En paralelo a las técnicas de tatuaje ha evolucionado otra: la de su borrado. La tecnología a base de láser consigue, en muchos casos, que desaparezca por completo. “En los últimos años, hemos tenido un incremento en la demanda de un 20% aproximadamente”, informa Katy Elez, coordinadora de los cuatro centros de Tattoo Cleaners, repartidos entre Madrid y Cataluña. En ocasiones, el arrepentimiento puede salir caro: para un tatuaje mediano, cada sesión cuesta entre 60 y 90 euros, y pueden llegar a ser necesarias hasta 10 sesiones. Unos precios por debajo de la media, ya que esta empresa sigue una política de bajo coste. “Damos unas 20 sesiones al día por centro, y la demanda ha seguido creciendo con la pandemia”, cuenta Elez. “El confinamiento ha provocado que mucha gente se vea sus tatuajes todos los días y se han cansado de ellos; la ruptura de muchas parejas confinadas también ha sido otro de los motivos, gente que tenía el nombre de su novia o novio tatuado y han venido a borrárselo”. Fuera de este hecho coyuntural, el motivo más frecuente tiene que ver con el mercado laboral: “Quienes quieren ascender, o van a tener una entrevista de trabajo y llevan tatuajes muy visibles, temen que esto pueda jugar en su contra”.

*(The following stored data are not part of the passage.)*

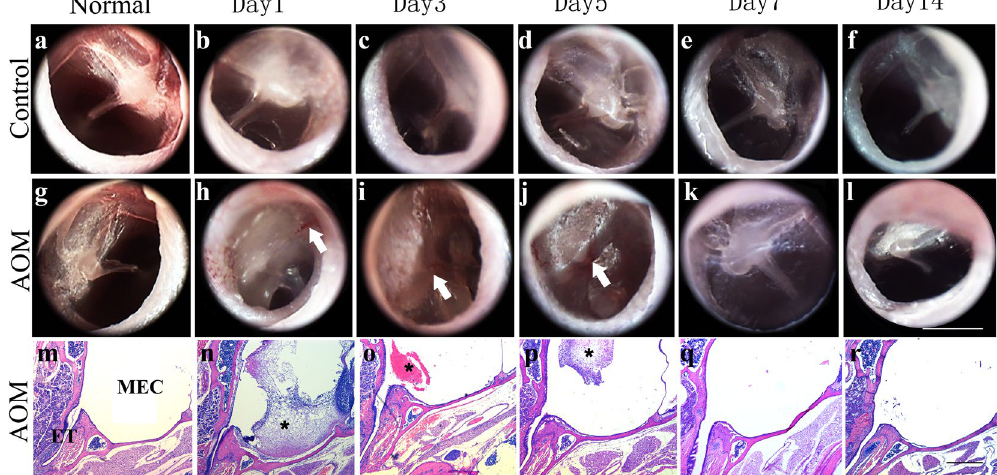
Figure 1. Morphological changes of the tympanic membrane and inflammatory cell infiltration in mouse AOM. Visualization of the tympanic membrane was performed on normal animal and days 1, 2, 3, 7, and 14 post-injection, and photographs were taken at the time of sacrifice under a rigid 4-mm diameter, 0°-angled endoscope. ( a–f ) Tympanic membranes in PBS injected ears as the control group. ( b ) Tympanic membrane thickening was only seen on day 1.Then returned to transparency more quickly and the perforation had healed by days 3–5 ( c , d ). With no congestion or oedema seen in control group. ( g–l ) Tympanic membranes in Streptococcus pneumoniae (10 9 cfu/ml, 5 μ l) injected ears. ( h ) Tympanic membranes started thickening on day 1. The changes in the tympanic membranes peaked at days 3 and 5 ( i , j ). White arrows showed expanded blood vessels. ( k) All of the pathologic changes began to return to normal starting from day 7. ( l) On day 14, the membranes were back to normal; in some of them, scars and small calcifications were visible. ( m – r) H&E staining of the bullaes after Streptococcus pneumoniae caused mouse AOM. Inflammatory cells were observed to have accumulated in the middle ear cavity on days 1, 3, and 5 ( n , o , p ), particularly on day 1. Asterisks show the infiltrated cells. ET, Eustachian tube; MEC, middle ear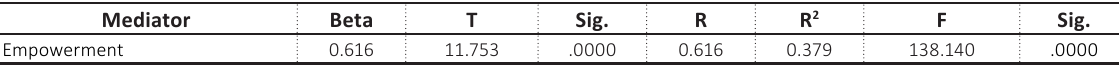
Table 10. Relationship between empowerment and achievements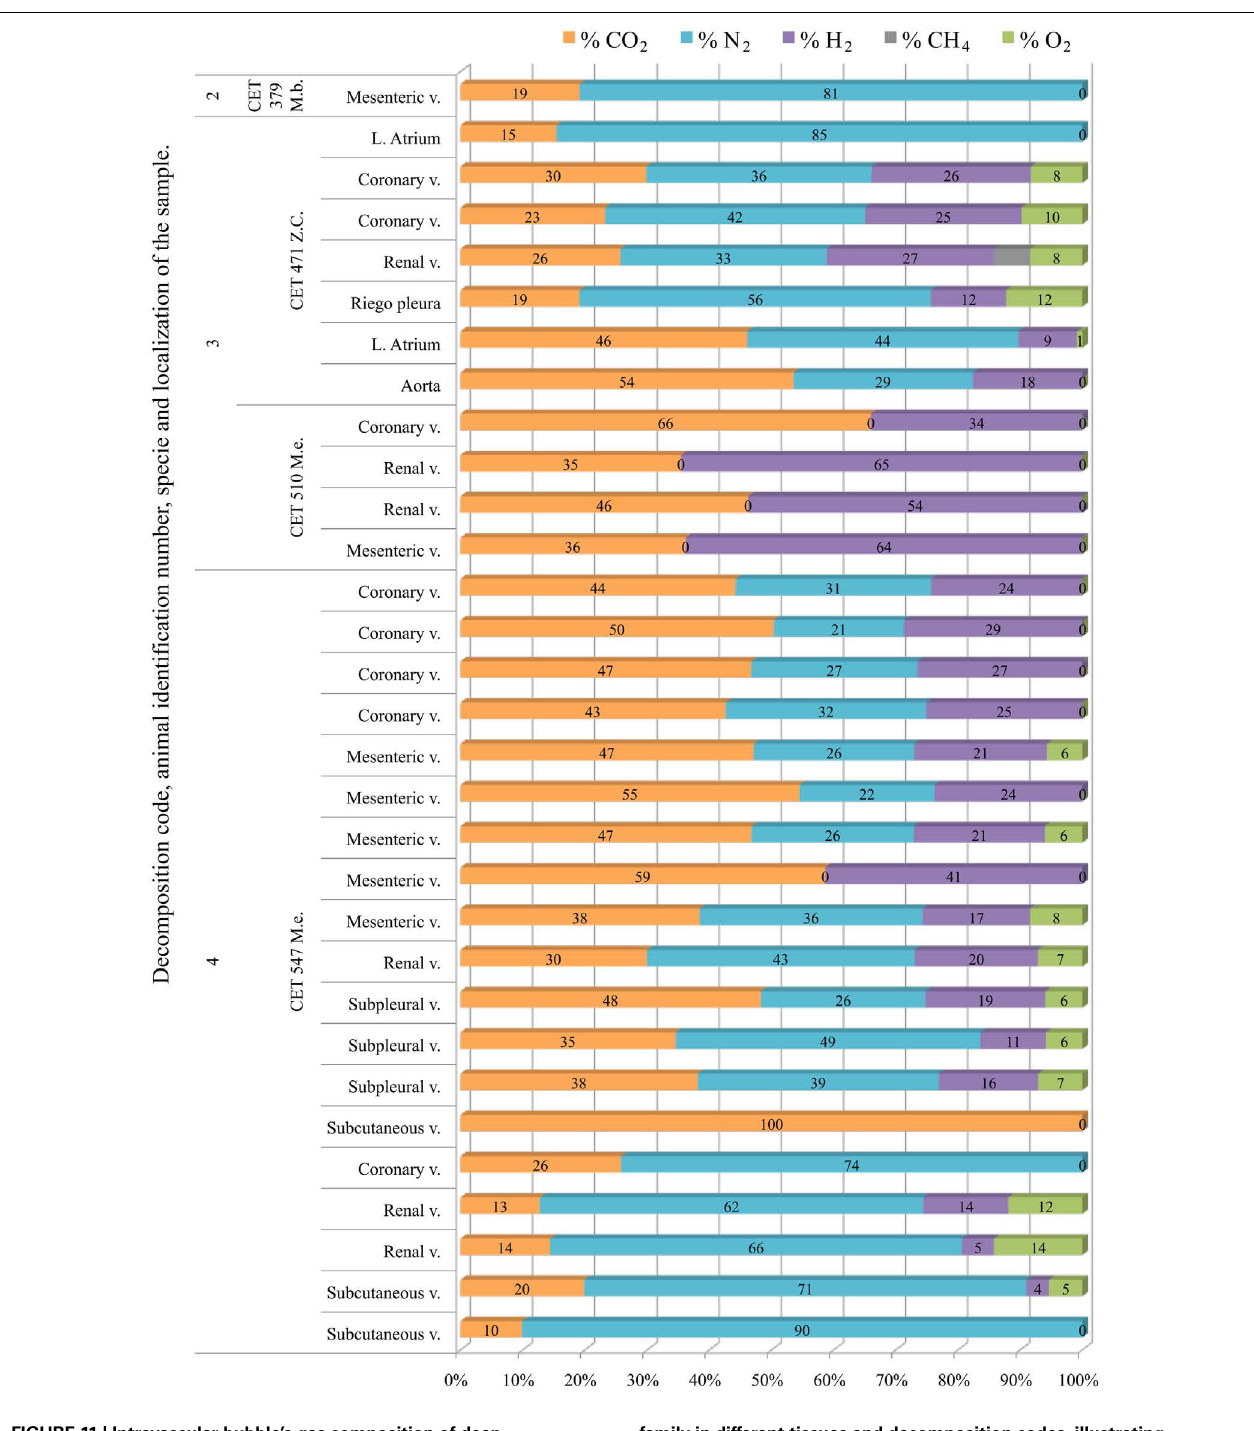
FIGURE 11 | Intravascular bubble’s gas composition of deep diving animals belonging to Ziphiidae (M.b., Mesoplodon bidens ; Z.c., Ziphius cavirostris ; M.e., Mesoplodon europaeus )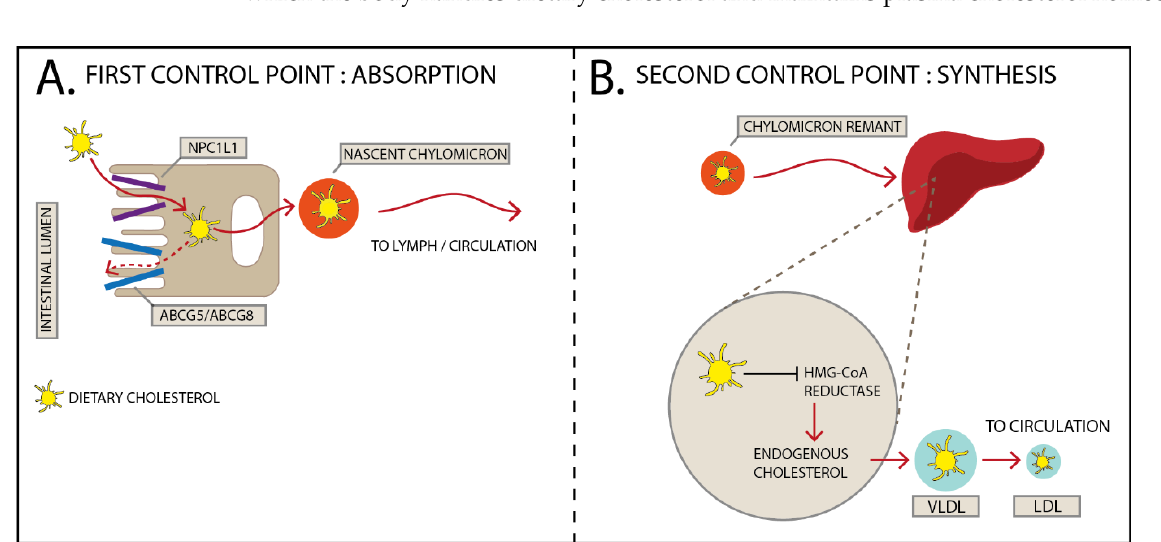
Figure 1. Mechanisms of how dietary cholesterol affects cholesterol metabolism. ( A ) Dietary choles- terol enters the enterocyte via NPC1L1 after being released from the micelle. However, some choles- terol is effluxed back to the intestinal lumen via ABCG5 and ABCG8 transporters explaining why only a percentage of the cholesterol consumed in the diet reaches the bloodstream. The remaining cholesterol gets packed into nascent chylomicrons, which enter the lymph and then the systemic circulation. ( B ) After losing most of its triglycerides, the cholesterol-loaded chylomicron remnant is removed by the liver. In the liver, free cholesterol inhibits HMG-CoA reductase, the rate limiting enzyme for endogenous cholesterol synthesis, Thus, if more cholesterol is consumed, less will be synthesized by the hepatocytes. VLDL: very-low-density lipoprotein; LDL: low-density lipoprotein; NPC1L1: Polytopic Niemann-Pick C1-like 1; ABCG5/ABCG8: ATP-binding cassette transporters G5/G8; HMG-CoA: 3-hydroxy-3-methyl glutaryl coenzyme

En este sentido, María Cabañas zanja: “Aunque el tatuaje se ha normalizado mucho en la sociedad, aún hay ciertos sectores que no se han superado sus prejuicios”.

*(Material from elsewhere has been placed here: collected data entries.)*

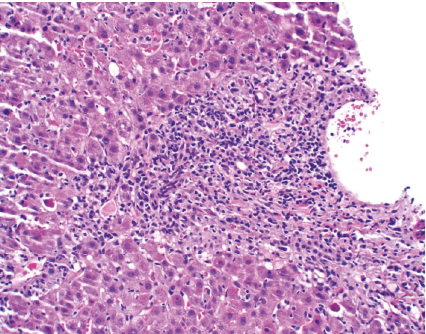
Figure 1: Interface hepatitis: portal tract with inflammatory infil- trate which extends past the limiting plate into the surrounding parenchyma (20x magnification).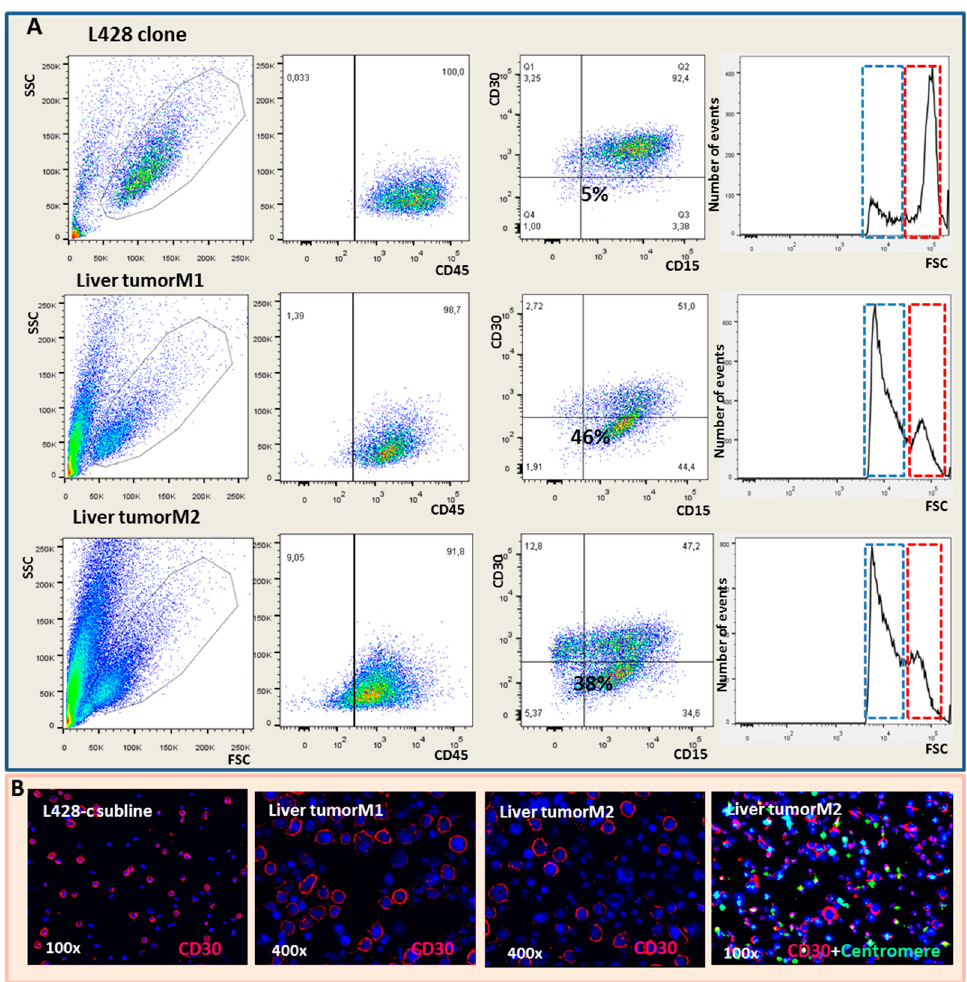
Figure 4. Analysis of the cells recovered from liver tumors of two mice (M1 and M2) 32 weeks after injection of 103 L428-c cells by flow cytometry, immunofluorescence microscopy, and human centromere staining. ( A ) flow cytometry analysis of liver tumor cells was performed using the surface marker CD45 to select for human cells and CD15/CD30 as specific markers for HL. The proportion of each sub-population with respect to CD30 and CD15 marker levels is presented. The FSC demonstrates the presence of two cell populations, in both the injected cells and in the liver tumor cells, although at different frequencies. The red box shows the mean FSC of injected cells and the blue box the mean FSC of HL cells recovered from liver tumors of NSG mice. Liver tumor cells contained a higher proportion of CD30 − /CD15 − cells (5% and 2% vs. 1% for L428-c and 2% for mouse 1) and CD30 − (46% (M1) and 40% (M2) vs. 5% for L428-c). ( B ) Immunofluorescence staining for CD30, showing the presence of cells without CD30 staining in the L428-c subline and mouse liver tumors One of the panels shows immuno-FISH specific for CD30 and for human centromere sequences confirming the presence of a small population of CD30 negative human cells with a high intensity of centromere sequences in a mouse liver. HRS cells were CD30 positive and showed positive FISH signals specific for centromeres sequences.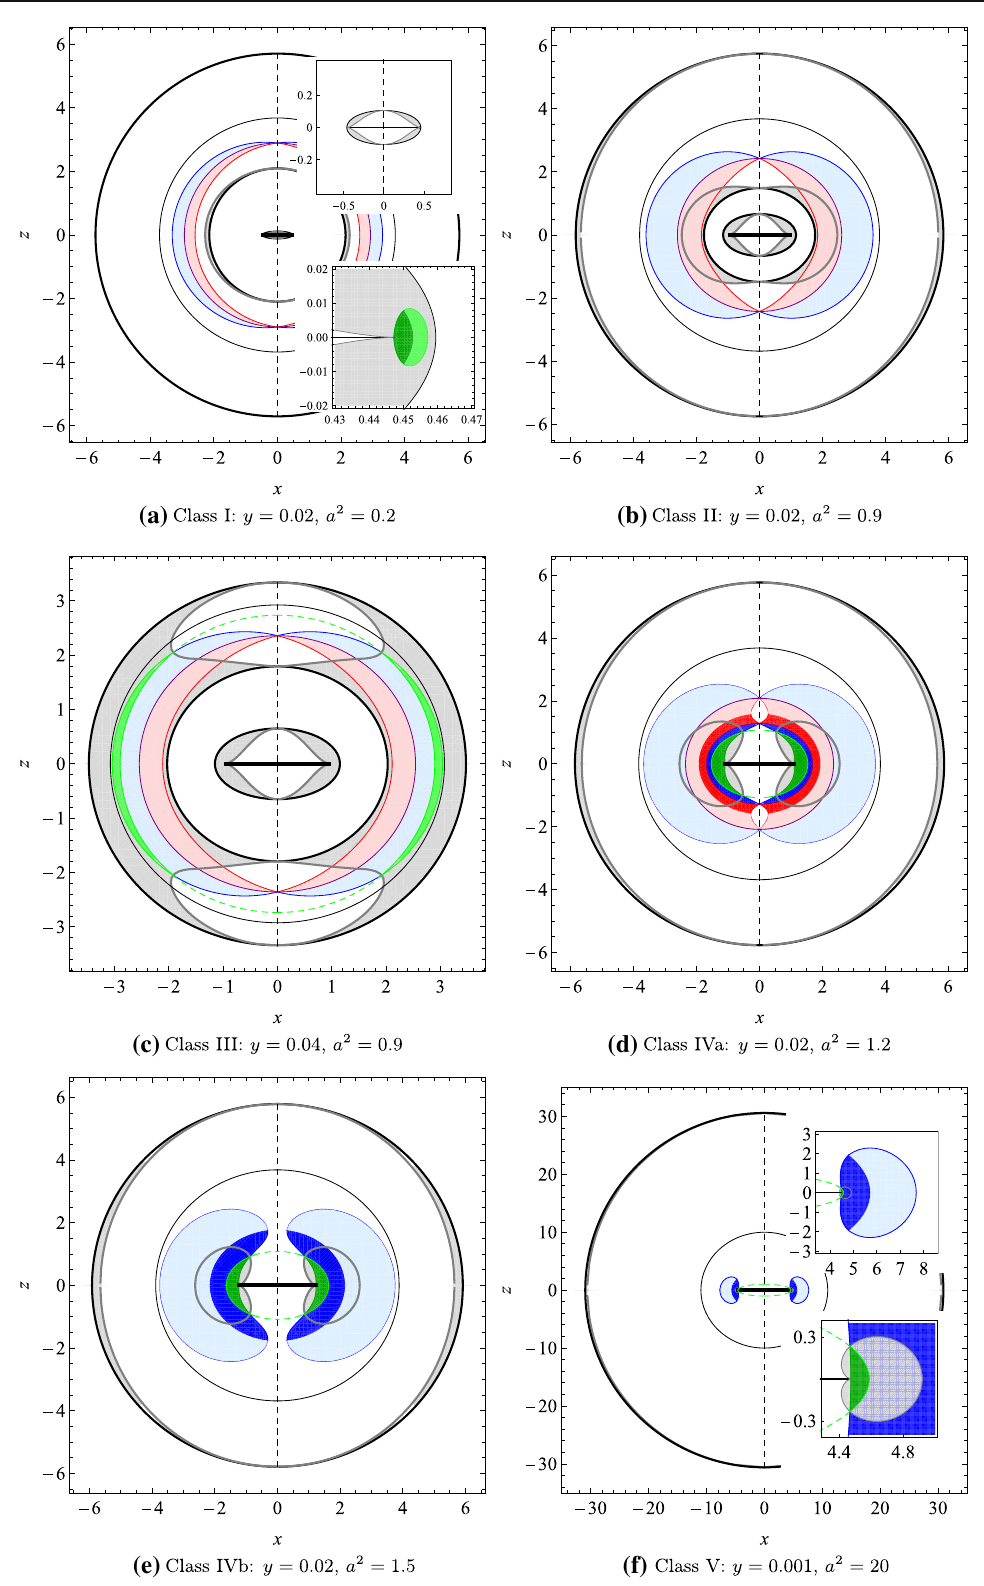
Fig. 12 Spherical photon orbits in individual classes of Kerr–de Sitter spacetimes. The class VIII is not presented, since the structure of the spherical orbits matches with the class VII, but it differs in character of the latitudinal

El laboral es uno de los ámbitos donde el tatuaje aún puede seguir siendo un foco de conflicto. Una encuesta de la plataforma Connectattoo desvelaba que la mayoría de quienes rechazaban hacerse uno visible manifestaban su temor a sufrir represalias en el trabajo, o dificultades para acceder a determinados empleos. “No es lo mismo trabajar en una mezcalería de moda de Malasaña que en las oficinas de una entidad bancaria”, argumenta Sebastián Martín, socio de la consultora Recursos Humanos Key People. “Según mi experiencia, todavía los tatuajes están relacionados con un tipo de cultura y de ambiente, digamos, conflictivos, y determinadas empresas siguen sin querer transmitir eso. En las empresas más tradicionales, es normal (cosa que yo no comparto) entender que la gente que se tatúa es menos estable, o menos de fiar. No olvidemos que hubo una época no tan lejana en la que el tatuaje tenía un enorme significado carcelario”. Martín expone la otra cara de la moneda: “La novedad es que ahora hay entornos laborales donde el tatuaje incluso se valora. No solo en bares o determinadas tiendas de ropa donde se quiere dar una imagen de cara al público, sino también en oficinas de nuevas empresas y start-ups, agencias de marketing y de internet, donde es muy habitual ver tatuajes porque quienes las dirigen quieren fomentar una cultura asociada a la modernidad”.